Act Three sees David question the motives of a new character, Octavio, and his part in Veronica’s death. The act presents us with the court-room confession of Truth I Know, containing the accusatory lines “Sons destroy the world by stealing your little girls/The daughter you’ve loved from birth slumbers beneath the earth”, dripping with primal imagery, before culminating in “But what survives is what’s passed down/I have my legacy and I am proud”. The anthemic stadium rock of Life In Paper is one of the standout moments of the record in stylistic terms, sounding like a cleaner, crisper take on the material from The Chemistry of Common Life, and David confronts Octavio directly (“Dot your I’s and cross your T’s/Build a cage of words and throw away the keys”). ‘Ship Of Fools’ follows, a rollicking, overdriven punk anthem featuring the band’s trademark massive guitar sound and driving percussion. Second single A Little Death sees David decide he is better off without love amidst a mass of punishing power-chord rock.

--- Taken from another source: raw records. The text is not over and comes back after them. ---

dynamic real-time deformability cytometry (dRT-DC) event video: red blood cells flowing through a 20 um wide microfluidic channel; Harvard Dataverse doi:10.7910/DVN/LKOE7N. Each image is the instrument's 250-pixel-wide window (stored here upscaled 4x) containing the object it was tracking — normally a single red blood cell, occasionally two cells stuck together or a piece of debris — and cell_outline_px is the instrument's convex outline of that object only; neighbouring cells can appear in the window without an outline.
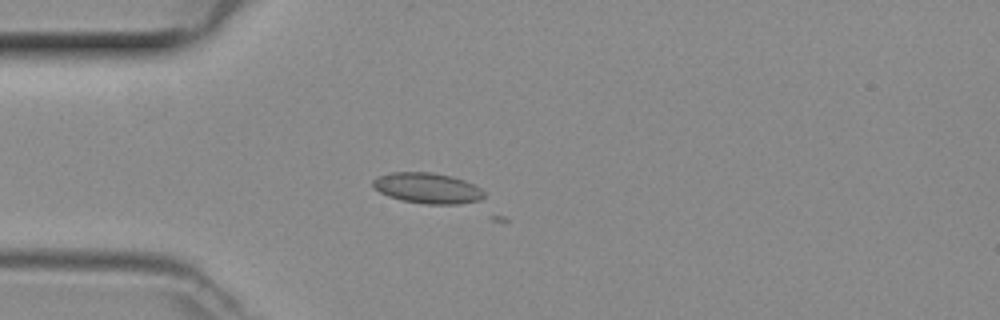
{"species": "common noctule bat (a hibernating species)", "species_latin": "Nyctalus noctula", "temperature_condition": "room temperature", "stored_images_in_passage": 2, "camera_frame_rate_fps": 3000, "um_per_image_px": 0.085, "animal": {"sex": "female", "body_mass_g": 29.2, "forearm_length_mm": 56.3}, "frame": {"image": 1, "passage_image": 1, "time_ms": 0.0, "image_size_px": [1000, 320], "cell_outline_px": [[484, 196], [480, 200], [460, 204], [428, 204], [400, 200], [388, 196], [380, 192], [372, 184], [372, 180], [376, 176], [392, 172], [432, 172], [452, 176], [464, 180], [480, 188], [484, 192]], "centroid_in_image_um": [36.32, 15.98], "position_along_channel_um": 48.7, "area_um2": 19.88}}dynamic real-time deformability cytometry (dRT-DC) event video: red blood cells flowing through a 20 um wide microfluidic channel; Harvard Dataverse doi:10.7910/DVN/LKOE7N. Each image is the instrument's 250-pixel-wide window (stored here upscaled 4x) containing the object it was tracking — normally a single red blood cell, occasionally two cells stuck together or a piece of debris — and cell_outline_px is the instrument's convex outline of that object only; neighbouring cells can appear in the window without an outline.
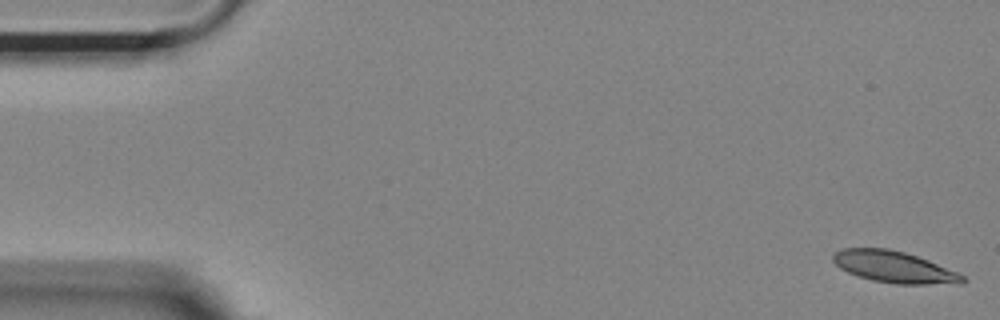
{"species": "Egyptian fruit bat (a non-hibernating species)", "species_latin": "Rousettus aegyptiacus", "temperature_condition": "room temperature", "stored_images_in_passage": 54, "camera_frame_rate_fps": 3000, "um_per_image_px": 0.085, "animal": {"sex": "female"}, "frame": {"image": 1, "passage_image": 1, "time_ms": 0.0, "image_size_px": [1000, 320], "cell_outline_px": [[968, 280], [964, 284], [896, 284], [872, 280], [848, 272], [840, 268], [832, 260], [832, 256], [836, 252], [844, 248], [888, 248], [904, 252], [928, 260], [956, 272], [964, 276]], "centroid_in_image_um": [76.03, 22.7], "position_along_channel_um": 9.0, "area_um2": 23.7}}
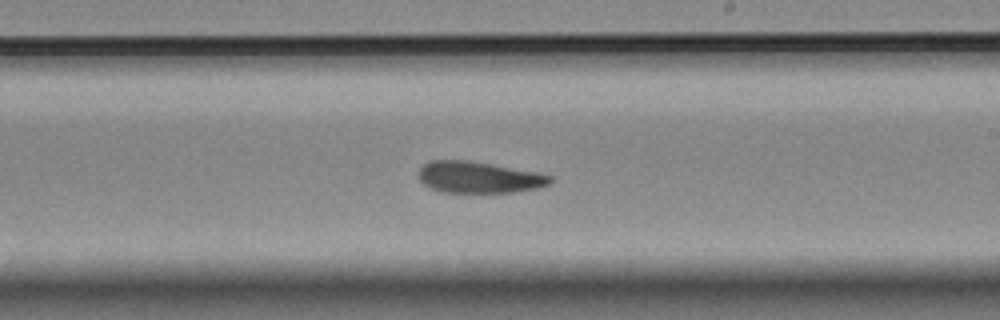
{"frame": {"image": 2, "passage_image": 31, "time_ms": 10.0, "image_size_px": [1000, 320], "cell_outline_px": [[552, 180], [548, 184], [536, 188], [512, 192], [440, 192], [424, 184], [420, 180], [420, 168], [428, 160], [468, 160], [492, 164], [536, 172], [552, 176]], "centroid_in_image_um": [40.68, 15.06], "position_along_channel_um": 248.3, "area_um2": 23.87}}
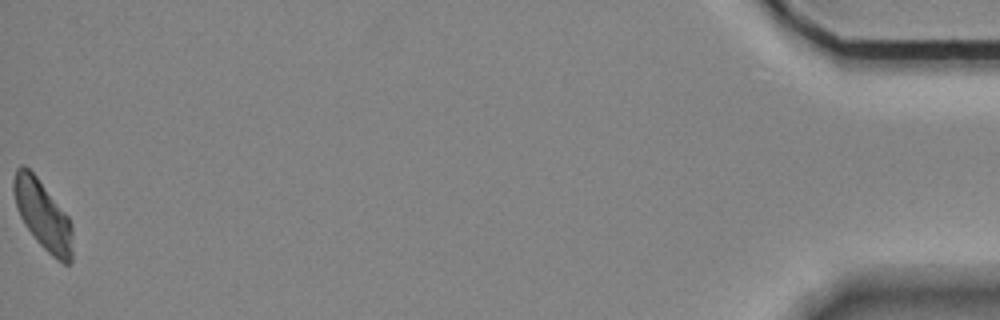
{"frame": {"image": 3, "passage_image": 54, "time_ms": 17.667, "image_size_px": [1000, 320], "cell_outline_px": [[72, 260], [68, 264], [64, 264], [52, 256], [36, 240], [24, 224], [16, 208], [12, 188], [12, 180], [16, 168], [20, 164], [24, 164], [36, 176], [68, 216], [72, 224]], "centroid_in_image_um": [3.62, 18.26], "position_along_channel_um": 431.6, "area_um2": 23.76}, "authors_computed_cell_mechanics": {"area_um2": 24.7962, "velocity_mm_per_s": 3.663, "shape_relaxation_time_tau1_ms": null, "shape_relaxation_time_tau2_ms": 5.1406, "deformation_change_tau1": null, "deformation_change_tau2": 0.1265}}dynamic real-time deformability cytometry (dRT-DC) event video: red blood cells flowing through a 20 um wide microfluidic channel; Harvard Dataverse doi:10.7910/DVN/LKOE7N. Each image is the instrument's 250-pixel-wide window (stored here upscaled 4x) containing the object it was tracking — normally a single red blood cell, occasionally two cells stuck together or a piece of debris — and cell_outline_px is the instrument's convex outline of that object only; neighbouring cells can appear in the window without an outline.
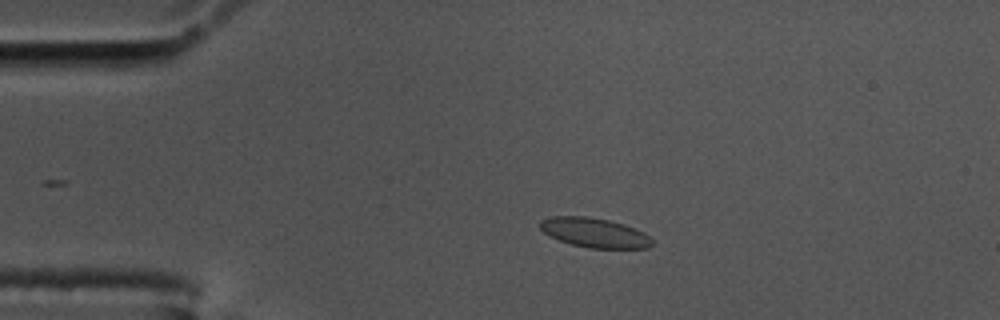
{"species": "common noctule bat (a hibernating species)", "species_latin": "Nyctalus noctula", "temperature_condition": "cold", "stored_images_in_passage": 37, "camera_frame_rate_fps": 3000, "um_per_image_px": 0.085, "animal": {"sex": "male", "body_mass_g": 17.5, "forearm_length_mm": 52.3}, "frame": {"image": 1, "passage_image": 2, "time_ms": 0.333, "image_size_px": [1000, 320], "cell_outline_px": [[652, 244], [648, 248], [588, 248], [572, 244], [548, 236], [540, 228], [540, 220], [552, 216], [588, 216], [608, 220], [624, 224], [644, 232], [652, 240]], "centroid_in_image_um": [50.51, 19.77], "position_along_channel_um": 34.5, "area_um2": 19.25}}
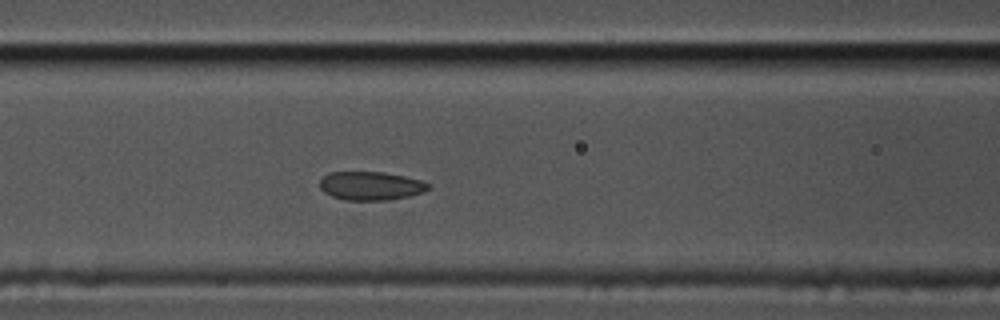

Act Four commences with I Was There, a revelation from Vivian that she was present at the scene of Veronica’s death. This is one of the better tracks on the record, the crisp, delayed lead guitar lines piercing through the immensely layered bedrock of distorted guitar chords and monumental drums while swirling, psychedelic layers lurk beneath. Inside A Frame sees Octavio reveal his true role in the events, while the excellent The Recursive Girl sees Vivian muse on the nature of life (“Hold the bitter taste in my mouth/I don’t want to forget/Don’t want to spit it out/The pain can only last for so long/A sweetness lingers after it’s gone”). David reveals his sentiments to Veronica during the poignant One More Night (“Now that you’ve gone away/I can finally say that if you were here today/I’d love you the same way”), backed by a powerful, slow-building arrangement and graceful female backing vocals. The ceremonious closer Lights Go Up resolves the story in an interesting and satisfying way, building up to a massive zenith and closing with the line “Love will never die” and the solitary drone which opens the record, suggesting an endless looping cycle just like that of life itself.

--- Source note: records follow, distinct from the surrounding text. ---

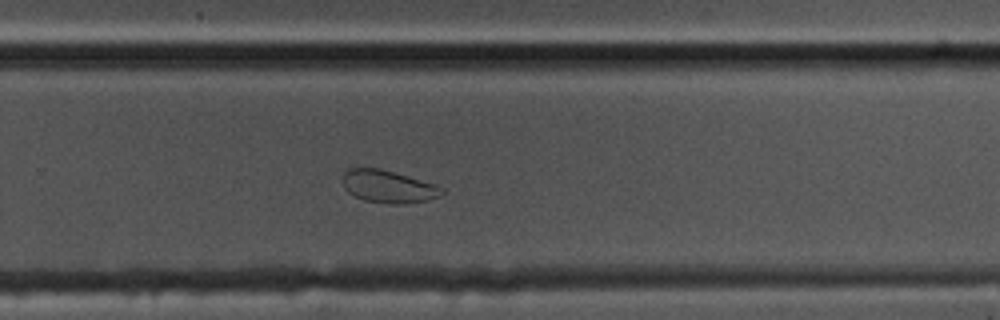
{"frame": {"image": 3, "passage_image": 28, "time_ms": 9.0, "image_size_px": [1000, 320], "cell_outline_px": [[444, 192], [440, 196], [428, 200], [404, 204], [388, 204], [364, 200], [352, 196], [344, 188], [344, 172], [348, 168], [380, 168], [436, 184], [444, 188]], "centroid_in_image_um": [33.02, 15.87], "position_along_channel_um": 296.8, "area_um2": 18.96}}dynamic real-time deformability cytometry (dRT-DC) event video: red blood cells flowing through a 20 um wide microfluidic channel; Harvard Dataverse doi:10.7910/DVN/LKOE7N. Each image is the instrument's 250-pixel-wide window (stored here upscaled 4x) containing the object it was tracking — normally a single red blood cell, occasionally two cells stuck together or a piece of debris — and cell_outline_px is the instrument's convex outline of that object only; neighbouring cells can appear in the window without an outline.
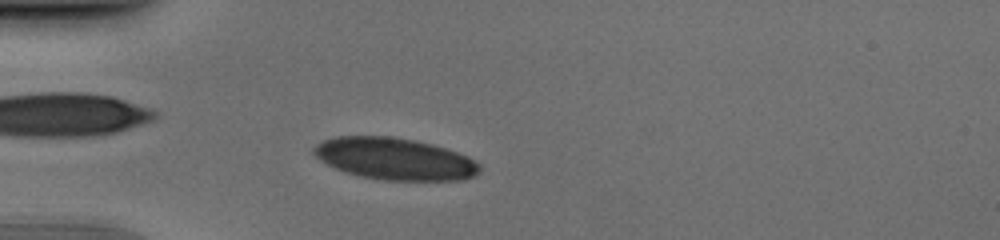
{"species": "human", "species_latin": "Homo sapiens", "temperature_condition": "cold", "stored_images_in_passage": 43, "camera_frame_rate_fps": 3000, "um_per_image_px": 0.085, "donor": {"sex": "male"}, "frame": {"image": 1, "passage_image": 7, "time_ms": 2.0, "image_size_px": [1000, 240], "cell_outline_px": [[480, 172], [464, 180], [384, 180], [360, 176], [336, 168], [320, 160], [312, 152], [312, 148], [316, 144], [324, 140], [336, 136], [392, 136], [432, 144], [468, 156], [476, 160], [480, 164]], "centroid_in_image_um": [33.56, 13.5], "position_along_channel_um": 51.4, "area_um2": 40.34}}
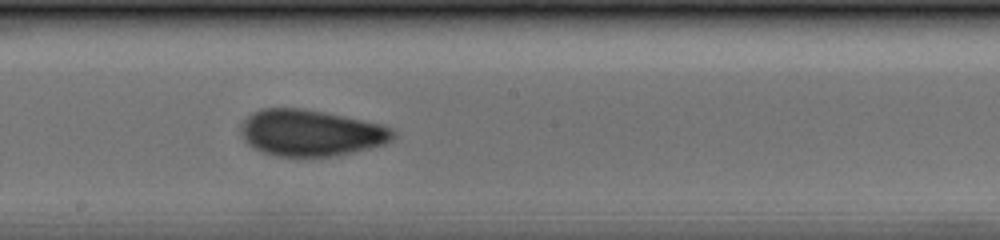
{"frame": {"image": 2, "passage_image": 21, "time_ms": 6.667, "image_size_px": [1000, 240], "cell_outline_px": [[396, 136], [392, 140], [384, 144], [336, 156], [276, 156], [260, 152], [248, 144], [244, 140], [240, 132], [240, 124], [252, 112], [260, 108], [304, 108], [384, 124], [392, 128], [396, 132]], "centroid_in_image_um": [26.41, 11.29], "position_along_channel_um": 221.8, "area_um2": 41.5}}
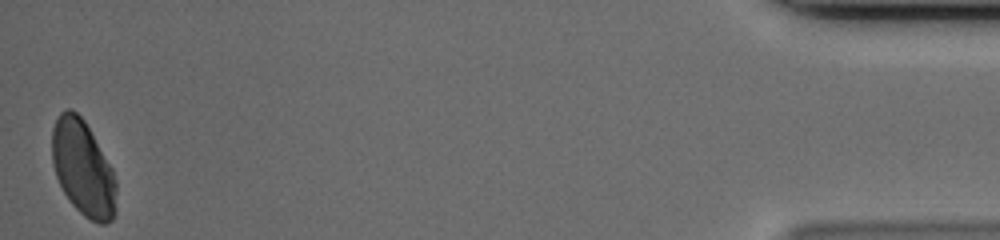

Fucked Up have never done anything by halves. Even by their own colossal standards though, David Comes To Life is a daunting prospect. But when the grandiose ideas and sheer ambition are matched with such tight songs, the end result is quite brilliant. Full of catchy punk songs, the record sees the band at their most pop-orientated – perhaps the only criticism of the band’s evolution in sound is that it lacks a bit of the ‘punch in the face’ brutality, confronting subject matter and raw impact of earlier records like Let Likes Be Cured By Likes, Hidden World and The Chemistry Of Common Life.
Nothing here is quite as colossal as Crooked Head, No Epiphany, Crusades or Police, and unfortunately that is a large part of where the band’s appeal lies. Consequentially the ‘replayability’ of this record will probably never be as high as the band’s previous LPs. But as an experience it is amazing, an all-enveloping and sensory package whether in the form of delicate tinkling pianos and elegant female vocal harmonies, or a relentless barrage of guitar and drums paired with Pink Eyes’ fierce snarl. In David Comes To Life, Fucked Up have shot for the stars – any band can do that, but few can actually reach those heights.